平成11年12月10日
科学技術庁原子力安全局
核物質防護対策室
核物質防護に関するIAEAガイドライン
(INFCIRC/225/Rev.3)の見直し状況について
- (1)IAEAガイドラインの概要
- 「核物質防護に関するIAEAガイドライン」(INFCIRC/225)は、国内か、国外か又は平和的利用か、軍事利用かの別を問わず、核物質の使用、輸送、貯蔵等全般にわたる防護措置に関する国際的な共通指針が示されている。
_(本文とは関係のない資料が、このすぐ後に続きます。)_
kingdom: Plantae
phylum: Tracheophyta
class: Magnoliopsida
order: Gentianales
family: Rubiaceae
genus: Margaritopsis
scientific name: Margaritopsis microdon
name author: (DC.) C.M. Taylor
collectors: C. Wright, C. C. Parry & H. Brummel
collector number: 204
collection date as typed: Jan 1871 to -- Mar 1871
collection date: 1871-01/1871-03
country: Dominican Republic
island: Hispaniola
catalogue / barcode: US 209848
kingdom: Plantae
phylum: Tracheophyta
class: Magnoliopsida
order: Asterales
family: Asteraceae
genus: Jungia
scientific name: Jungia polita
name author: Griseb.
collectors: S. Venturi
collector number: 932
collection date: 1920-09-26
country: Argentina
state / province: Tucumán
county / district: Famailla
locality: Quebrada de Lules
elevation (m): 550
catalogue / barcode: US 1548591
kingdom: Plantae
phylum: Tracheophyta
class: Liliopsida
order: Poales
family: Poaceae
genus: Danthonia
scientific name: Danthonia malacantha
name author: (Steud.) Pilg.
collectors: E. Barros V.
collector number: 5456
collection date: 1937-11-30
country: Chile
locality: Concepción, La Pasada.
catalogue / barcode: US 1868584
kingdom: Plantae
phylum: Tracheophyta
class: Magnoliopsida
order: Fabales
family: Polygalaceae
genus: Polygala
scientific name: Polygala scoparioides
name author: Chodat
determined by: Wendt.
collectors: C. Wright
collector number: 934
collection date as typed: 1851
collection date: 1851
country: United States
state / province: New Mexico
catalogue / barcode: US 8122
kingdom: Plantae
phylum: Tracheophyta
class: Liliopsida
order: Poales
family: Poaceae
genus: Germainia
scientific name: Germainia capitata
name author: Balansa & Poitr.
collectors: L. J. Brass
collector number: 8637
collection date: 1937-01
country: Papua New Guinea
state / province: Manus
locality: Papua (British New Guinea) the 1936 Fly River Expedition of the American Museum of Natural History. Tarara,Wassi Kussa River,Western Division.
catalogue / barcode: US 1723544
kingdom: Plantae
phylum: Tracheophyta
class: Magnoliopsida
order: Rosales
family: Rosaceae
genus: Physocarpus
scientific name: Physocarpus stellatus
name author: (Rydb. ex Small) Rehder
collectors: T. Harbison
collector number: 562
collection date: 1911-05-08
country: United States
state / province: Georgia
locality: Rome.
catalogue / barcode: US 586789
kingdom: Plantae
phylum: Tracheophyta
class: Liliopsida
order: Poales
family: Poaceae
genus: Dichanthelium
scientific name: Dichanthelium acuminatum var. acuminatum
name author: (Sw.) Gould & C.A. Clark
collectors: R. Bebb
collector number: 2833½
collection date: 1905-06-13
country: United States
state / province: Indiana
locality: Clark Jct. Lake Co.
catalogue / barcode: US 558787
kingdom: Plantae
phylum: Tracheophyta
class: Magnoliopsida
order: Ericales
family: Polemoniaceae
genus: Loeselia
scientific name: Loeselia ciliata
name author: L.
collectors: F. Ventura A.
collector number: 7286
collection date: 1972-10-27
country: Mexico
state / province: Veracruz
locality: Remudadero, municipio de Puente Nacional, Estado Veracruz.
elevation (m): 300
本ガイドラインは1975年に公表されて以来実情にあわせ、1977年、1989年、1993年にそれぞれ改訂が行われた。
1997年11月、近年の核物質防護に係る技術の進展、各国の核物質防護へのアプローチの変化などに対応し、INFCIRC/225/Rev.3の見直し作業が開始された。主要国による見直し会合に引き続き、1998年6月に「第1回核物質防護に関するIAEA勧告INFCIRC/225/Rev.3見直し会合」が開催され、同年10月には第2回会合が開催された。これらの検討結果を踏まえIAEAは、1999年6月、INFCIRC/225/Rev.4を公表した。
- (2)INFCIRC/225/Rev.4の概要
- INFCIRC/225/Rev.4の主な内容及びRev.3との比較を別表に示す。
- (3)今後の対応
- 現在、電源特別会計委託費による「核物質防護体系確立に関する調査」が計上されており、平成11年度〜12年度に亘り原子力施設の設計基礎脅威の想定について調査を進めることとしている。なお、本調査の報告書は原子力委員会核物質防護専門部会での議論の基礎資料として活用することを考えている。